ASSIGNED TASK >> Given the listing below, write out exactly the lines starting with the line that has "of benign adrenal" and going on through the line that has "adenocarcinoma was stained", both kept.

----- RECORD SET

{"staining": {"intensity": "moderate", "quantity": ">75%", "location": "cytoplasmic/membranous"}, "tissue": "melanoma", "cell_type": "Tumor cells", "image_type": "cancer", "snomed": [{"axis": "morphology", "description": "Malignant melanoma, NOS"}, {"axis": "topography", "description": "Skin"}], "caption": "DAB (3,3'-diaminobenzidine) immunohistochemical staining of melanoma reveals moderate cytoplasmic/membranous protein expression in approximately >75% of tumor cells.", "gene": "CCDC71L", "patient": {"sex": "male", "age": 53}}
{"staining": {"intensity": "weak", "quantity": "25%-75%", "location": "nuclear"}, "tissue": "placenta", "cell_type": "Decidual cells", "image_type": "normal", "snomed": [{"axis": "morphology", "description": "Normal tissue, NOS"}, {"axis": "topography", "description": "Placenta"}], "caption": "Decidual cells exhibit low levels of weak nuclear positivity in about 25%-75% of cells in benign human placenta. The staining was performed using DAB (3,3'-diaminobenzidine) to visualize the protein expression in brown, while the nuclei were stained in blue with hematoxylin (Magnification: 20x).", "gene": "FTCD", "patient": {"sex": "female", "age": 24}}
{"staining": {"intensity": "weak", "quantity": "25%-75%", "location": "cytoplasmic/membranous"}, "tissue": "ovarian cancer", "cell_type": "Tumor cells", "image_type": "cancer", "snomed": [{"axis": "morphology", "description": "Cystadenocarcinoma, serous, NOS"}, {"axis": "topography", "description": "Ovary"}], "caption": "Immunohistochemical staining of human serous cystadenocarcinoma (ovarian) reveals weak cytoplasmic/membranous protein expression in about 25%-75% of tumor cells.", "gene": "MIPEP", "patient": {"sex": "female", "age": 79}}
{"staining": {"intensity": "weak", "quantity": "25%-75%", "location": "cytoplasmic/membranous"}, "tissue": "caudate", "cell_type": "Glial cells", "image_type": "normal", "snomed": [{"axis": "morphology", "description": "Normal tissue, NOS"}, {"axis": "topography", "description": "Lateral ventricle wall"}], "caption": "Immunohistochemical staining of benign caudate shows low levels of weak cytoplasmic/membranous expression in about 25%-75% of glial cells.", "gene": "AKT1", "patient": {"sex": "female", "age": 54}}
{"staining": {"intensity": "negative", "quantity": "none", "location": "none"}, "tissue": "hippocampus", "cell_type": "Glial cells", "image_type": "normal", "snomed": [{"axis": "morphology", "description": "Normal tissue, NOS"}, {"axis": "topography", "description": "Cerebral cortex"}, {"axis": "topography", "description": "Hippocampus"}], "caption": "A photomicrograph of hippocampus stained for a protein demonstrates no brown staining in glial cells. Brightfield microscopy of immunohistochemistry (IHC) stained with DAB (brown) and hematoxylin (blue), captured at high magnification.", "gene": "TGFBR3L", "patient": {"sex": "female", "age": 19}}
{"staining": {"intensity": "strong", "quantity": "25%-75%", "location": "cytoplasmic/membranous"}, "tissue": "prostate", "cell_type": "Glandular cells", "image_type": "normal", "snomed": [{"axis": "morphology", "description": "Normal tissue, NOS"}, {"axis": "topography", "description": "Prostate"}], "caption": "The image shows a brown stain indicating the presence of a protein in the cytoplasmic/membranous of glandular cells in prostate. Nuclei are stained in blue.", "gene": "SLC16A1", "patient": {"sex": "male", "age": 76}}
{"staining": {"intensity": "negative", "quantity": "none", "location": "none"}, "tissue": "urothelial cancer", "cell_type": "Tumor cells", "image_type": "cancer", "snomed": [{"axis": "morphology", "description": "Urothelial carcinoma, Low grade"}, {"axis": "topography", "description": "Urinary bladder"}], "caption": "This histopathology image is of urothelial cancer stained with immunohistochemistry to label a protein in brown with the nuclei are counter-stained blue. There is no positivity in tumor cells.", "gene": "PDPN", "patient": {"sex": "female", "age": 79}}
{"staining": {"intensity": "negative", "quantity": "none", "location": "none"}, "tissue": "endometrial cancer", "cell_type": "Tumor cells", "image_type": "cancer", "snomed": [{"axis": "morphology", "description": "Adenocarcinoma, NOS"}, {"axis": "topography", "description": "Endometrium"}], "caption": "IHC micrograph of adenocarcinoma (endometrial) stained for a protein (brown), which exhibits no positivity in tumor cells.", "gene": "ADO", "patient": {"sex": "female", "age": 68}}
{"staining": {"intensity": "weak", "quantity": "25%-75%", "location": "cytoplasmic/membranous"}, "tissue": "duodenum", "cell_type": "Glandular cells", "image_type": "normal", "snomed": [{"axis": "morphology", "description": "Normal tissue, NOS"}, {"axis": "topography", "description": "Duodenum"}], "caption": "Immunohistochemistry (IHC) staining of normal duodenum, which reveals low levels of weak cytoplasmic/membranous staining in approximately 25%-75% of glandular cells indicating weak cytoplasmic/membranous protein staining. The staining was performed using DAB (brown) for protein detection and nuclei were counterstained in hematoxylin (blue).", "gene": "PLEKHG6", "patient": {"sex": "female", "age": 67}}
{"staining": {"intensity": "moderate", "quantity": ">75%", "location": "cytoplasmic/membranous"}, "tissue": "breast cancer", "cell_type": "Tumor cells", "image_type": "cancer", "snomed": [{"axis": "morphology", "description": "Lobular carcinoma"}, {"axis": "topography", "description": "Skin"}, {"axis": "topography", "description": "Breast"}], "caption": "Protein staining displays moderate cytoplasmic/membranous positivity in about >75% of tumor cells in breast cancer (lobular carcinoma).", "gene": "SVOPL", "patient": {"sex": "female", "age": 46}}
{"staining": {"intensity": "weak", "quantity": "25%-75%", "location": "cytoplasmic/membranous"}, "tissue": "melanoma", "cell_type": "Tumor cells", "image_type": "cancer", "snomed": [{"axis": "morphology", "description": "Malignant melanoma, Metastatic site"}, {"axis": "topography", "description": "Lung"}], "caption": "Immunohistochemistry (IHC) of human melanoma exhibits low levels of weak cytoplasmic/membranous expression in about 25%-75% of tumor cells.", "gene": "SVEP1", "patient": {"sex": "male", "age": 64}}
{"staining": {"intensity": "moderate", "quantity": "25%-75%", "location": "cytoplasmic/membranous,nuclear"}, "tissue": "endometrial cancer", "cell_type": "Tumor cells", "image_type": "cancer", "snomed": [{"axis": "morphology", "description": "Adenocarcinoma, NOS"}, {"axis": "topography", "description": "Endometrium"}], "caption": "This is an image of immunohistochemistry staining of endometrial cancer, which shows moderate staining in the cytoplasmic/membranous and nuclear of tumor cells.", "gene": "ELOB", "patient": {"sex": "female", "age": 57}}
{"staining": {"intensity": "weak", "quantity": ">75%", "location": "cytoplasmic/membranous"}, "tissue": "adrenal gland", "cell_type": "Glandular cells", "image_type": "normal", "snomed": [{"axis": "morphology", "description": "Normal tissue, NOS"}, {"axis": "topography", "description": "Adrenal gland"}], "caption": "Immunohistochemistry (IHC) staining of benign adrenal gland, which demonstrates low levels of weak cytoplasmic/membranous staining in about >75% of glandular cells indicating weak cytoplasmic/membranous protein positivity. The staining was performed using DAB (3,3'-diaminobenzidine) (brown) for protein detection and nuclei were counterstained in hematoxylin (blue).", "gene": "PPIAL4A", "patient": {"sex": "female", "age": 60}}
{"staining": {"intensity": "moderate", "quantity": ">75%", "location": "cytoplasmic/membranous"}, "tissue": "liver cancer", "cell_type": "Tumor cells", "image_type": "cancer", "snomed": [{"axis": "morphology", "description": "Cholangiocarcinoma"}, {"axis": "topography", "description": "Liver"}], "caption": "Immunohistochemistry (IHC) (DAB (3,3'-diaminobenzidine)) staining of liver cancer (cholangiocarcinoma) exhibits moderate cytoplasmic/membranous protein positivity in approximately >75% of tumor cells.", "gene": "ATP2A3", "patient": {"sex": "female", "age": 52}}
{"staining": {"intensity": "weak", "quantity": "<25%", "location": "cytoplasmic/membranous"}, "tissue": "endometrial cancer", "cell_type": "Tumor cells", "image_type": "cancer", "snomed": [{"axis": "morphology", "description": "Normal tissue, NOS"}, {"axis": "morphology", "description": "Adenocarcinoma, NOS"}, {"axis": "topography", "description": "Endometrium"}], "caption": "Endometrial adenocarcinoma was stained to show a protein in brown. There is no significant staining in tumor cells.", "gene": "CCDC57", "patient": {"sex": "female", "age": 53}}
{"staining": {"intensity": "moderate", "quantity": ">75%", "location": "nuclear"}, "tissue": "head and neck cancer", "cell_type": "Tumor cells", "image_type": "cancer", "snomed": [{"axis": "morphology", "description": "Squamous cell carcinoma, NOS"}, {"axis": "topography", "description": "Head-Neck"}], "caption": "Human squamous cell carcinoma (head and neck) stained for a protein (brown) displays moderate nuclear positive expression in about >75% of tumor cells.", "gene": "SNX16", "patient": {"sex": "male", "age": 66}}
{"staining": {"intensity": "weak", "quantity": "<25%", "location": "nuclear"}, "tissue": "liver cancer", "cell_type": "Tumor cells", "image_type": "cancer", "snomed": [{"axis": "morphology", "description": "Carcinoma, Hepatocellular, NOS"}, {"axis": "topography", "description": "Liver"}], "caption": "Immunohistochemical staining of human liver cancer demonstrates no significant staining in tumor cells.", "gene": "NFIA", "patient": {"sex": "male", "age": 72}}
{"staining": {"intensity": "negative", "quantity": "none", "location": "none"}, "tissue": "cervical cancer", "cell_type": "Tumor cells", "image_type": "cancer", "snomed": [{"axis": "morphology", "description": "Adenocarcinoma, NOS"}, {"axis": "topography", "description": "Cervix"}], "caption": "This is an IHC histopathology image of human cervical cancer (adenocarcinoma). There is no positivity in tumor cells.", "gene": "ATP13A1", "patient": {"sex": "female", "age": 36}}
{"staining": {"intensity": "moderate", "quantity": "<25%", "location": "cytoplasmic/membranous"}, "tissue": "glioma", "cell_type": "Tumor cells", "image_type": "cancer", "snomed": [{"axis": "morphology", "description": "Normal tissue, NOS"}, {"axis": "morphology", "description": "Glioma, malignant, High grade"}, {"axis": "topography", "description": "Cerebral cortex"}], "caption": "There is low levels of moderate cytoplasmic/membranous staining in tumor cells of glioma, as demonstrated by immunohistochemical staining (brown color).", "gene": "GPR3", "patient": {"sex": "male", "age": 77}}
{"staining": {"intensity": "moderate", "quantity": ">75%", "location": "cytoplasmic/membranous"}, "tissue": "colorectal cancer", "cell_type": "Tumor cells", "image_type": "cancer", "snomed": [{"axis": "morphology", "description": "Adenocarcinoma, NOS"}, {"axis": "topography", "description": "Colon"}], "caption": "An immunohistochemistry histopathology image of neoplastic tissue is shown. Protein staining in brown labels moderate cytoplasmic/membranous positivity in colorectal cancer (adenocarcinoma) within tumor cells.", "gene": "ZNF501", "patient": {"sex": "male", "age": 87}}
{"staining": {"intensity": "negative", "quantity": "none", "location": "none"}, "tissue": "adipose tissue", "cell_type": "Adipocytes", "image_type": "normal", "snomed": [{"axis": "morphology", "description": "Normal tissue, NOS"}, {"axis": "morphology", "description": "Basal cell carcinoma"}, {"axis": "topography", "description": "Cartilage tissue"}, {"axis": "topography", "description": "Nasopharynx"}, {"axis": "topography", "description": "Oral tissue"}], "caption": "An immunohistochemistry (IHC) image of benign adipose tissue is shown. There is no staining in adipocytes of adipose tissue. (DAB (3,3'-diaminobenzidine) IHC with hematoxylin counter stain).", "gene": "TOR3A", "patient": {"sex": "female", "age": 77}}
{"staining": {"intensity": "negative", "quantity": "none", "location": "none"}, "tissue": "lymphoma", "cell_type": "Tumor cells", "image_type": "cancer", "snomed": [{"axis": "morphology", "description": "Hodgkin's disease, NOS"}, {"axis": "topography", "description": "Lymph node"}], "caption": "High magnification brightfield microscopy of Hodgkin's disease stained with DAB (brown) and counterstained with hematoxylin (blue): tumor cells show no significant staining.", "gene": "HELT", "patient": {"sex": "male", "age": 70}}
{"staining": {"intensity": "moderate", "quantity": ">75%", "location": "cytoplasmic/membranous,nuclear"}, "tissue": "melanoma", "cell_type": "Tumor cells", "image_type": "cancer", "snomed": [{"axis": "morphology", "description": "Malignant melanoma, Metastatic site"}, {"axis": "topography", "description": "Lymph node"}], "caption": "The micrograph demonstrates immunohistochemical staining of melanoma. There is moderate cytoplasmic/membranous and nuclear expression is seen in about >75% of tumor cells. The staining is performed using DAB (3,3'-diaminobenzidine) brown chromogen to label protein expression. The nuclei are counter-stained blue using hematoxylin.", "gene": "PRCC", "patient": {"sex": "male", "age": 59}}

----------

RESULT >>
{"staining": {"intensity": "weak", "quantity": ">75%", "location": "cytoplasmic/membranous"}, "tissue": "adrenal gland", "cell_type": "Glandular cells", "image_type": "normal", "snomed": [{"axis": "morphology", "description": "Normal tissue, NOS"}, {"axis": "topography", "description": "Adrenal gland"}], "caption": "Immunohistochemistry (IHC) staining of benign adrenal gland, which demonstrates low levels of weak cytoplasmic/membranous staining in about >75% of glandular cells indicating weak cytoplasmic/membranous protein positivity. The staining was performed using DAB (3,3'-diaminobenzidine) (brown) for protein detection and nuclei were counterstained in hematoxylin (blue).", "gene": "PPIAL4A", "patient": {"sex": "female", "age": 60}}
{"staining": {"intensity": "moderate", "quantity": ">75%", "location": "cytoplasmic/membranous"}, "tissue": "liver cancer", "cell_type": "Tumor cells", "image_type": "cancer", "snomed": [{"axis": "morphology", "description": "Cholangiocarcinoma"}, {"axis": "topography", "description": "Liver"}], "caption": "Immunohistochemistry (IHC) (DAB (3,3'-diaminobenzidine)) staining of liver cancer (cholangiocarcinoma) exhibits moderate cytoplasmic/membranous protein positivity in approximately >75% of tumor cells.", "gene": "ATP2A3", "patient": {"sex": "female", "age": 52}}
{"staining": {"intensity": "weak", "quantity": "<25%", "location": "cytoplasmic/membranous"}, "tissue": "endometrial cancer", "cell_type": "Tumor cells", "image_type": "cancer", "snomed": [{"axis": "morphology", "description": "Normal tissue, NOS"}, {"axis": "morphology", "description": "Adenocarcinoma, NOS"}, {"axis": "topography", "description": "Endometrium"}], "caption": "Endometrial adenocarcinoma was stained to show a protein in brown. There is no significant staining in tumor cells.", "gene": "CCDC57", "patient": {"sex": "female", "age": 53}}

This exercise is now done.